_Goal of the exercise_. Produce the same data once more, line for line.

_ _ _

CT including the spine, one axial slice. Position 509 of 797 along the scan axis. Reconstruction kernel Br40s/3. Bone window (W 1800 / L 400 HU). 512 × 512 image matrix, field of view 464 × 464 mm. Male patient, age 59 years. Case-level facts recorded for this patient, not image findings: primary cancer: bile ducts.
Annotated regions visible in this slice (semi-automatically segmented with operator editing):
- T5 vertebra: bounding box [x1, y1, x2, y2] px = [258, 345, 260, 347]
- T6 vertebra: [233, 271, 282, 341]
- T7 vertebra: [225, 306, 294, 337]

_ _ _

_Task solution_.
CT including the spine, one axial slice. Position 509 of 797 along the scan axis. Reconstruction kernel Br40s/3. Bone window (W 1800 / L 400 HU). 512 × 512 image matrix, field of view 464 × 464 mm. Male patient, age 59 years. Case-level facts recorded for this patient, not image findings: primary cancer: bile ducts.
Annotated regions visible in this slice (semi-automatically segmented with operator editing):
- T5 vertebra: bounding box [x1, y1, x2, y2] px = [258, 345, 260, 347]
- T6 vertebra: [233, 271, 282, 341]
- T7 vertebra: [225, 306, 294, 337]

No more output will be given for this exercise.